For enslaved people, the raids carried a different meaning entirely. Some were rightly wary. Armed white men on horseback were specters that enslaved people knew to approach with caution. Yet the raids were also the army’s first foray into the upper sections of middle Georgia, a part of the state where the lower Piedmont begins folding into the state’s fertile plantation belt, home to thousands of enslaved people.
Blue-coated men penetrating that far into Georgia stirred already restless waters. Enslaved people began fleeing to the two cavalry divisions almost immediately. Several enslaved men guided McCook during his journey before being forced back at Newnan, and one historian has estimated that by the time Stoneman’s cavalry approached Macon, as many as five thousand enslaved people were following along. Tragically, many of those men—and possibly women and children, too—met a brutal fate once the raid went bad. One soldier urged them to “escape while they could, as their fate would be severe if captured” but admitted that “Some followed this advice” while “many others chose to remain” with the soldiers “at the risk of any fate.”
The men and women who fled to Sherman’s cavalry units or escorted escaped horseman back to federal lines represent part of a much larger whole. In all, historians estimate that at least half a million enslaved people fled to U.S. Army lines during the Civil War. Any number of others may have run to the army but never made it; many more may have fled to the army but were turned away. In any case, the point is that amid all the fighting and dying, one of the mainstays of the war was that enslaved people consistently and inexorably ran to the U.S. Army. Like death, it was one of the war’s few certainties: wherever the army moved, enslaved people followed its movements until they caught up and joined the ranks.
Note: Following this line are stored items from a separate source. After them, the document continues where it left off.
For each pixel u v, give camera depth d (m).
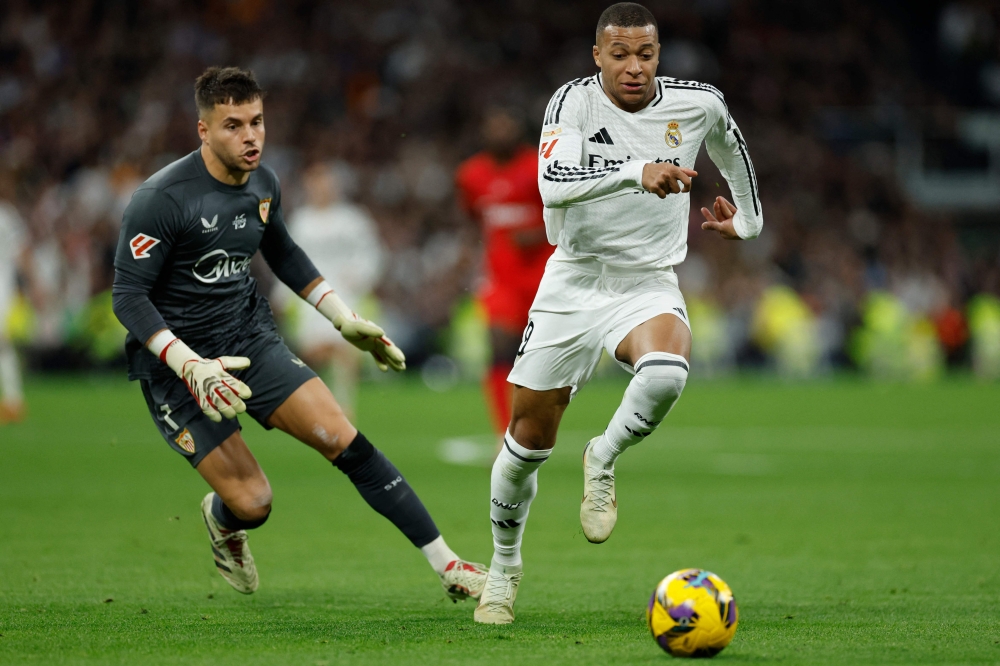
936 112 115.94
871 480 35.72
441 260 91.56
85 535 24.75
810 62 116.69
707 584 13.88
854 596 18.58
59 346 80.81
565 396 16.94
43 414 54.56
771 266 100.06
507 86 106.50
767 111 113.38
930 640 14.95
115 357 80.19
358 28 108.25
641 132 16.92
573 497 31.73
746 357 96.00
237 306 18.50
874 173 110.25
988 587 19.41
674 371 15.80
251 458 18.11
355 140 99.94
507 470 16.72
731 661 13.63
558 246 17.47
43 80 99.88
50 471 36.12
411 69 106.12
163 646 14.60
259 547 23.78
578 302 17.00
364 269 49.81
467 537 25.17
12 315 79.19
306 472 37.19
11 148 94.94
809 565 21.78
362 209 94.94
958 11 122.81
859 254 104.06
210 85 17.14
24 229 81.44
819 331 96.38
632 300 16.91
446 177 97.50
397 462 39.44
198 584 19.58
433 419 55.94
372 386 81.06
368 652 14.24
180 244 17.56
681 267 95.06
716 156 18.03
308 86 103.31
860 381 90.38
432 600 18.42
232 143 17.16
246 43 105.19
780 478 36.31
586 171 15.62
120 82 100.75
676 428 53.44
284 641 14.95
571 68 110.00
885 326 93.56
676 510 29.44
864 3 121.25
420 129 102.69
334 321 18.88
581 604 18.08
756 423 55.53
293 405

It happened first in 1861, when three enslaved men in Virginia rowed over to Fort Monroe in Chesapeake Bay and asked for refuge, but it happened in every theater from the beginning of the war up until the very end.
The army had no choice but to respond. Benjamin Butler, the dour-faced New Englander who commanded Fort Monroe when the three men arrived, set the army’s first policy by declaring the men “contraband of war.” As he saw it, the men had been forced to work on Confederate defenses, or so they claimed, so to return them would be equivalent to helping the Confederacy. Had the three men not claimed that they had been forced to work on Confederate defenses, it is unclear how Butler would have acted. Nonetheless, when a Virginia slave owner insisted that the three men be returned, Butler refused, arguing that as a form of Confederate property, the enslaved men could be legally confiscated by the U.S. Army according to the laws of war. That was not exactly an emancipation decree. Butler’s reasoning said nothing about freedom. But that was never the point. The importance of the contraband policy was that it established a legal framework that allowed the U.S. Army to “confiscate” enslaved people who arrived at army lines with similar stories. The path to wartime emancipation began with that basic premise.
Congress codified the policy a month later in August 1861 when it passed an Act to Confiscate Property Used for Insurrectionary Purposes, otherwise known as the First Confiscation Act. As its name implies, the bill allowed for the seizure of Confederate property used in the Confederate war effort, and it included wording that applied directly to persons “held to labor or service,” which everyone knew meant enslaved people.
Yet from the moment Lincoln’s signature dried, the bill’s complications became apparent: Who, for instance, would determine if an enslaved person had been forced to aid the Confederate Army? According to the U.S. government, that was a decision for the court system, not necessarily the army, to make, which raised questions about how and when a court would make that decision and what the army should do in the meantime. Moreover, because the bill mirrored the contraband policy, it said nothing about freedom, which locked enslaved people into an in-between status as neither free nor enslaved. What did that mean for the freed people who arrived at army lines? What did it mean for the army? All those lingering questions made the First Confiscation Act difficult to enforce and easy to ignore.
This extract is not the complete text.